College of the Desert Architecture club students fund projects with clubmember-run kiosk.
by Debbie Fried
Today’s college experience, specifically here at College of the Desert, offers students opportunities to put knowledge gained in a chosen field to be put to work immediately. Exemplary examples of the entrepreneurial spirit are found on campus with the springing up of student-run kiosks offering snacks, drinks, school supplies and a dash of good customer service.
One such on-campus enterprise is “The Quandary,” affectionately known as “The Q.” This convenience store of sorts caters to all students who may need some refreshment, or those last-minute drafting tools on the fly. The Q is operated by the College of the Desert’s Architecture Club, known as CODAC, for short. The kiosk is currently located just north of the Applied Technology (AT) building, across from the Diesel Mechanics (DM) building.
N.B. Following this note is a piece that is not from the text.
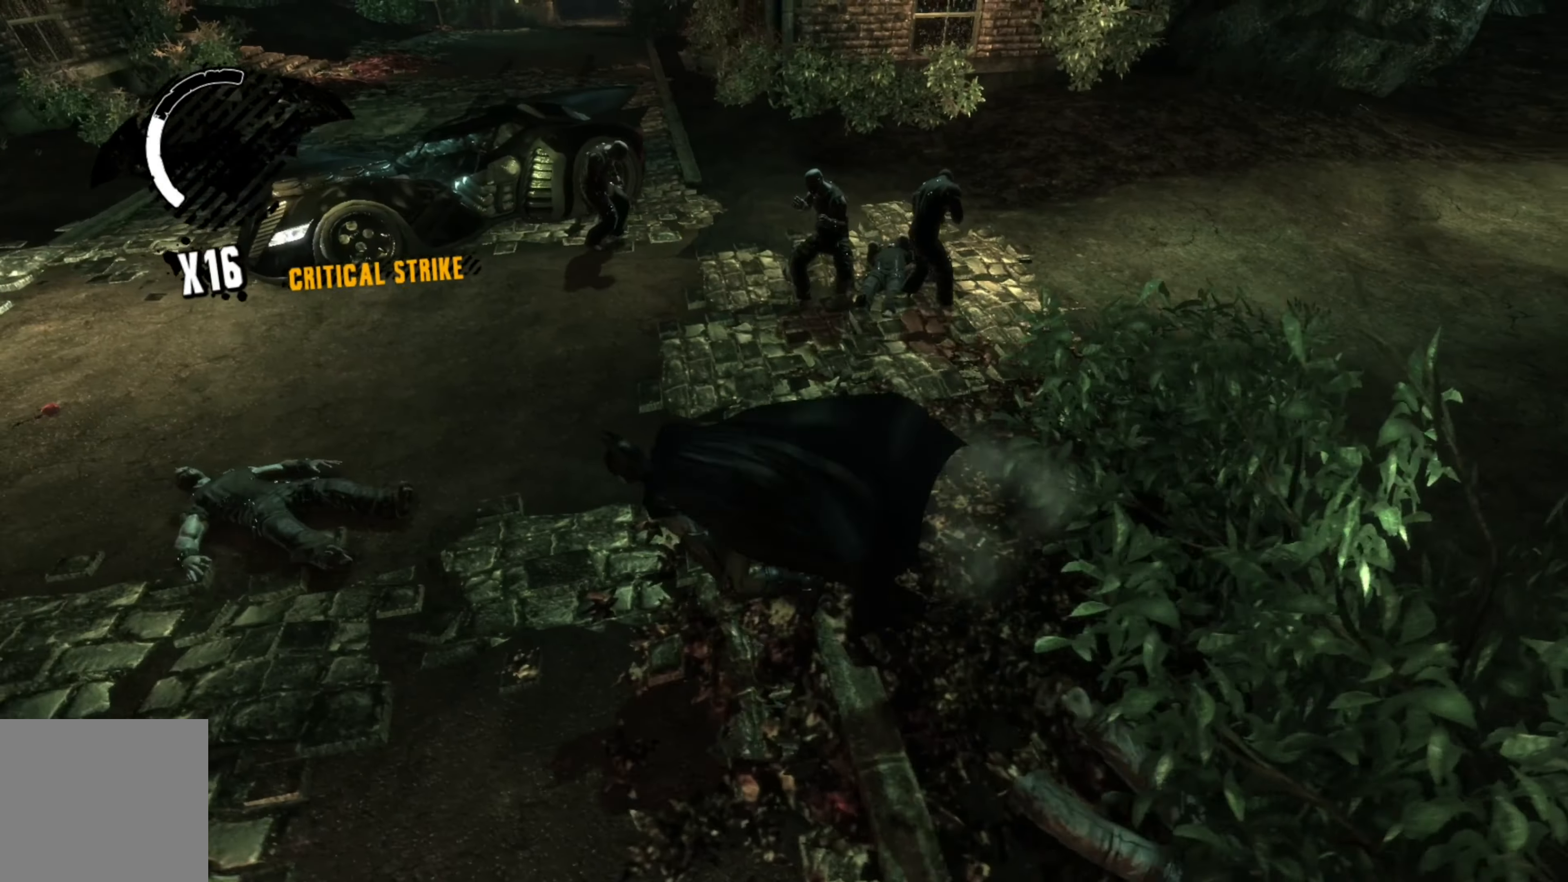
{"buttons": [], "left_stick": "up", "right_stick": "center", "events": [[500, "left_stick", "up"]]}
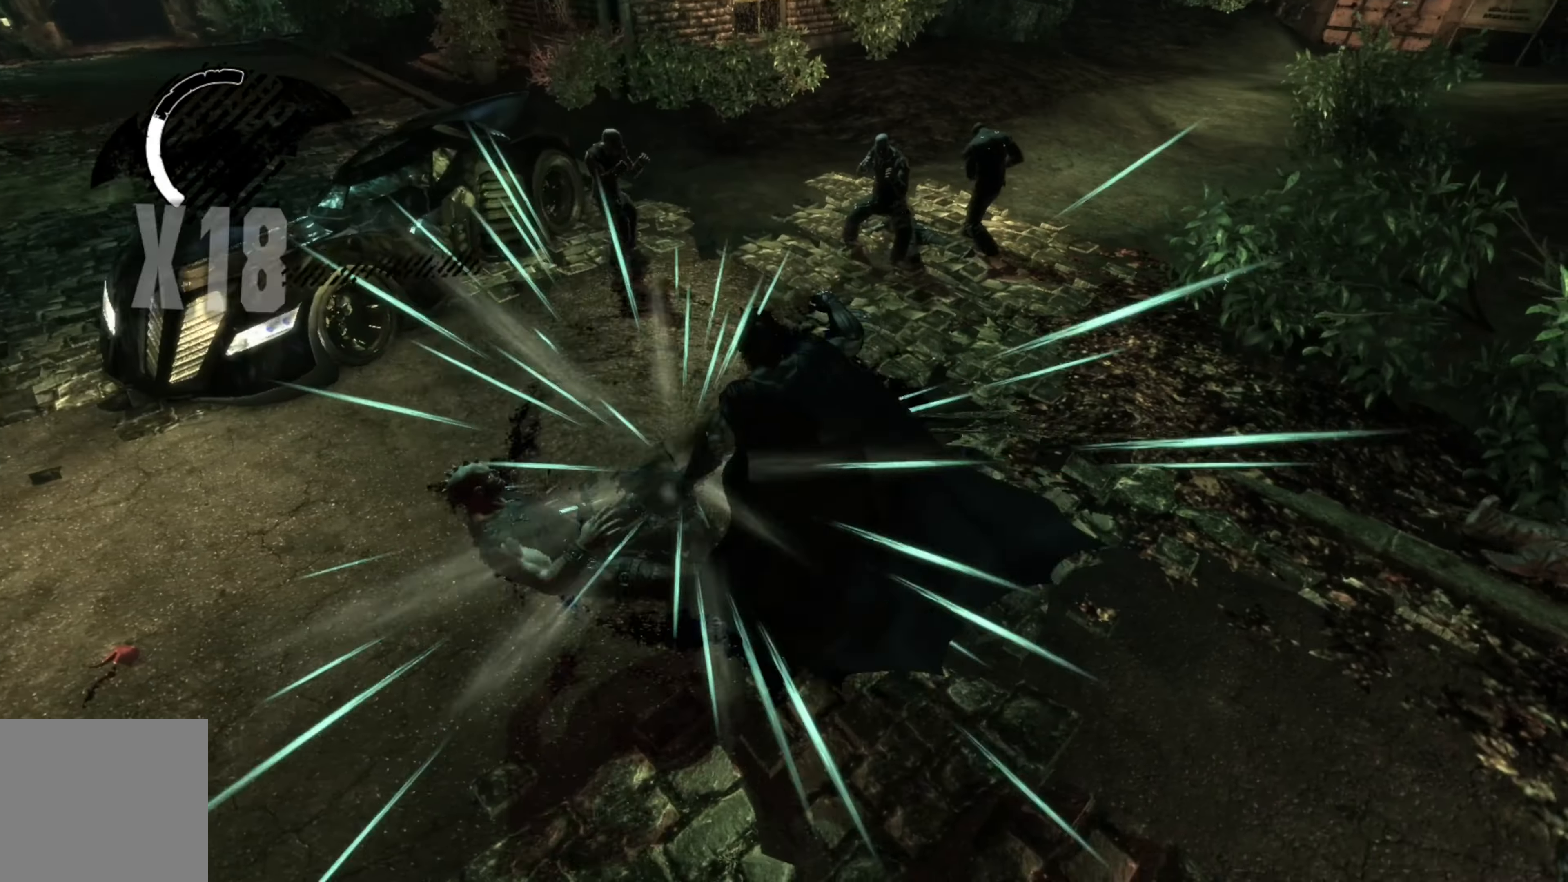
{"buttons": [], "left_stick": "up-left", "right_stick": "center", "events": [[140, "left_stick", "up-left"], [380, "X", "down"], [500, "X", "up"]]}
Upon the demolition of the AT structure following this current semester, the new student-designed and student-built Q kiosk will be relocated to the front of the DM building by the 2012 Fall semester. Proceeds earned from The Q will help fund an annual CODAC educational trip “to provide students exposure to a broader architectural field” explains faculty advisor, Bert Bitanga. Bitanga found the perfect name to compliment the Solutions kiosk run by business students, under the direction of Dr. Kelly Hall. It was this play on words that inspired the name, The Quandary.
This year the students are planning a trip to Chicago, a city which provides a look at a much denser urban environment than the Coachella Valley, and a setting which boasts a rich architectural history.
Partial funding will come from proceeds from The Q and from proceeds earned during their first-ever Moderism Week exhibit at the Palm Springs Convention Center. CODAC students accepted the challenge to design and construct birdhouses inspired by the Cubism era of abstract modern art, which sprang from artist Pablo Picasso. An additional caveat to the challenge was that only environmentally friendly, reusable and recyclable materials were to be utilized in their construction.
The birdhouse creations by architecture students displayed at the Convention Center can be “used as a functional birdhouse, or as an art piece,” explained Bitanga. Public bidding was held at the exhibit, with funds going toward the upcoming educational expedition to study the sites of Chicago.
Bitanga describes the club as “a very aggressive and hardworking group.” And as Chris Young sees it, “It’s fun to see peers come from within with all kinds of ideas, and to learn about and respect others work.”